On the last day of Barack Obama’s first year as president, the voters of Massachusetts, one of the few states more reliably Democratic than Washington, sent Republican Scott Brown to the U.S. Senate.

On the last day of Barack Obama’s first year as president, the voters of Massachusetts, one of the few states more reliably Democratic than Washington, sent Republican Scott Brown to the U.S. Senate.

Kaboom.

What went wrong? The same thing that went wrong for the Democrats last November in Virginia and New Jersey. In those two gubernatorial elections, independent voters who had voted for Barack Obama voted 2-1 for the Republicans. In Massachusetts, where independents outnumber Republicans and Democrats combined, they swung almost 3-1 to Brown.

Why are the independents leaving? The president suggested that Brown won for the same reason he had a year earlier: the electorate remained angry about what had gone wrong in the previous eight years.

Really? The voters of Massachusetts sent a Republican to the U.S. Senate because they were still mad about George Bush?

Let me suggest an alternative explanation. In Massachusetts, Brown explicitly promised to oppose the centerpiece of the president’s domestic agenda: the National Health Care bill. It was far and away the biggest issue in the campaign.

Brown even autographed posters with the number 41, pledging to be the vote necessary to prevent Obamacare from becoming law.

And voters responded, turning out in unexpectedly large numbers to give Brown a five-point victory. Independent voters seem to like the president personally, but they don’t like what he is doing or where he is headed.

The health care bill became a symbol of everything gone wrong in Washington, D.C. Rather than being written by the administration, the bill was outsourced (as was the massively expensive stimulus bill) to Congress. Taxes would go up. Spending would go up. Health care costs would continue to rise. To get the necessary votes, shady, expensive deals were cut right out in the open with Senators from Louisiana and Nebraska.
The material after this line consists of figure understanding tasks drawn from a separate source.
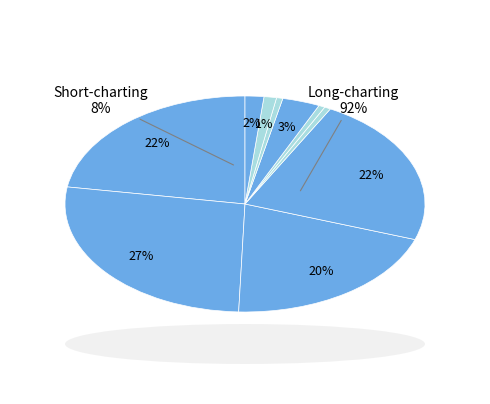

How many slices are in this pie chart?

10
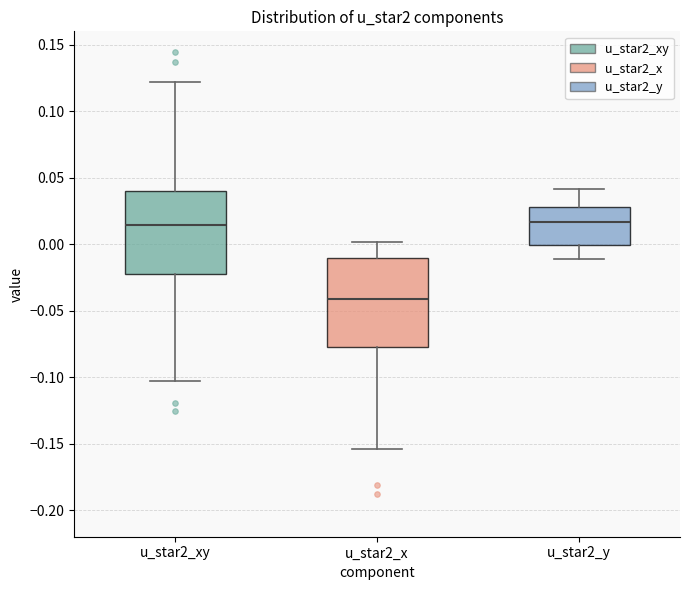

Reading left to right, read every box against the y-axis: the position of its median line, the range the box covers, and the ends of its whiskers. The values are not printed on the chart, so give them approximately, as read against the axis.

u_star2_xy: median 0.015, box -0.020 to 0.040, whiskers -0.105 to 0.120
u_star2_x: median -0.040, box -0.075 to -0.010, whiskers -0.155 to 0.000
u_star2_y: median 0.015, box 0.000 to 0.030, whiskers -0.010 to 0.040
Health care taxes would be exempt for union

members only. Promises of transparency evaporated as late night, closed door meetings replaced open hearings. Even C-Span was stiff-armed.
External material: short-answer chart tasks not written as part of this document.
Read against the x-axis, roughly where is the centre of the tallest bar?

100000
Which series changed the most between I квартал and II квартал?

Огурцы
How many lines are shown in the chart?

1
Is this the “post-partisanship” voters were promised? Is this the “new tone” people were expecting to see? Those questions have already been answered by the voters of Virginia, New Jersey, and most emphatically, Massachusetts.

This has happened before. In 1992, with the Republicans divided, Bill Clinton, a young Southern governor campaigning as a unifying moderate, went to Washington with big majorities in Congress. He soon dropped his promise for a middle class tax cut and instead raised taxes while trying to enact a national health care bill. The result two years later was the first Republican House majority in nearly 40 years. But Clinton quickly did another about face.

The liberal who supported midnight basketball in 1993 suddenly supported curfews and welfare reform three years later. By governing as the moderate he ran as in ’92, he kept his job in ’96.

That is what Obama should do if he wants to keep his job. Since he is more ideologically liberal than Clinton, he probably doesn’t want to do that. But the consequences for remaining stubborn will mean more people like Brown heading to Washington, D.C.

Come to think of it, that’s not a bad idea.